* ESTRATTO DELLA PAGINA:
◆ ◆ ◆ ◆
Baldini e le intercettazioni su Fiorello: "Ho chiesto scusa"

Marco Baldini rivela i retroscena di quelle conversazioni in cui accusava Fiorello di non avergli offerto un aiuto economico

Baldini e le intercettazioni su Fiorello: "Ho chiesto scusa"

"Ho chiesto scusa a Fiorello prima ancora che uscissero quelle dichiarazioni e lui mi ha risposto: nulla è imperdonabile. Ho interrotto io il rapporto professionale con lui, i miei problemi mi rendevano impossibile fare bene il mio lavoro al suo fianco”. Marco Baldini si confessa a Domenica Live e parla delle intercettazioni telefoniche e delle sue parole su Fiorello diventate pubbliche qualche giorno fa nell'ambito di un'inchiesta.
◆ ◆ ◆ ◆
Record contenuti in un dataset
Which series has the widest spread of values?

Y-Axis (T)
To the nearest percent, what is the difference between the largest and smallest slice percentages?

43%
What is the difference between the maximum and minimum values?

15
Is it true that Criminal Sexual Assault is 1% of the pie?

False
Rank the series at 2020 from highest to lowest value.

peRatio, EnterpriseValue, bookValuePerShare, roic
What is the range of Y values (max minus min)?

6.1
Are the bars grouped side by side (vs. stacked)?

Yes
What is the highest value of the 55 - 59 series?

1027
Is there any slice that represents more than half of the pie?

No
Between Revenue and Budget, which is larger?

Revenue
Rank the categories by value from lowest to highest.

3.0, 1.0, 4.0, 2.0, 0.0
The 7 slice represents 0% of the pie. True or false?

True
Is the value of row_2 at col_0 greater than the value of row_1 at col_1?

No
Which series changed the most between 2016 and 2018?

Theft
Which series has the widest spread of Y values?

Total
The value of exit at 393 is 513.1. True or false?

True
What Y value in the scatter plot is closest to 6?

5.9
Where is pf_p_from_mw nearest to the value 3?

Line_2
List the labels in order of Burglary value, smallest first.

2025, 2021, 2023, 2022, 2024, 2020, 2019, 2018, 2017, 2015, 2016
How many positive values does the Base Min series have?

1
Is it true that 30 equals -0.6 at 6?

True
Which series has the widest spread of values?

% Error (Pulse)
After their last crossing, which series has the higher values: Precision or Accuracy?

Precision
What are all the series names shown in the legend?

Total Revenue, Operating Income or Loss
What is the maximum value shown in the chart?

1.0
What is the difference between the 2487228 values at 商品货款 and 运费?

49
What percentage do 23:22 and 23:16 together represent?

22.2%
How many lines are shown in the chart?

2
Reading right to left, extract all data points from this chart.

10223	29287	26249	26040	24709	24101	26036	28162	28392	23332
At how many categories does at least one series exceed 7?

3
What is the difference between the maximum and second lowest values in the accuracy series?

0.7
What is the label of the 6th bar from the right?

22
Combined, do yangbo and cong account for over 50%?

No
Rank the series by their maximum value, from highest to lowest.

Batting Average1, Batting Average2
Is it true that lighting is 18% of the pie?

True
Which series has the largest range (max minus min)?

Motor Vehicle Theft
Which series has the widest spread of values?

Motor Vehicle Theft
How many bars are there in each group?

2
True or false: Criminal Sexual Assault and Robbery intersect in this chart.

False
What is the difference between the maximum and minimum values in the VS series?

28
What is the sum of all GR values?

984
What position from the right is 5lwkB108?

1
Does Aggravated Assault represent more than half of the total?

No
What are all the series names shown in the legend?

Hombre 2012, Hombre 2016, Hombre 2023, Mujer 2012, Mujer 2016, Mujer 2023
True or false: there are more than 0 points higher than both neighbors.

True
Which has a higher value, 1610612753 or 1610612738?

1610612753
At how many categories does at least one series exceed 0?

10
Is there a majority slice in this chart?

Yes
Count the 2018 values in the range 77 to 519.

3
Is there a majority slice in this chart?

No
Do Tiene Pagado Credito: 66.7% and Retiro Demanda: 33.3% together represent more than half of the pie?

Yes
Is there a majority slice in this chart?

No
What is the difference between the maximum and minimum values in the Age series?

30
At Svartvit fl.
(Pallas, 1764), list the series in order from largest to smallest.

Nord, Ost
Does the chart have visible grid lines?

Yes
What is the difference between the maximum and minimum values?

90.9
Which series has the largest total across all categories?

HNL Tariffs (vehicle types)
◆ ◆ ◆ ◆
* DOMANDE:
1 – Elenca tutti i nomi propri di persone e di programmi televisivi che compaiono nell'estratto su Baldini e Fiorello.
2 – Nell'estratto su Baldini e Fiorello, che cosa ha risposto Fiorello alle scuse di Baldini?

* SOLUZIONI DELLE ATTIVITÀ:
1 – Marco Baldini, Fiorello, Domenica Live

2 – Gli ha risposto: "nulla è imperdonabile".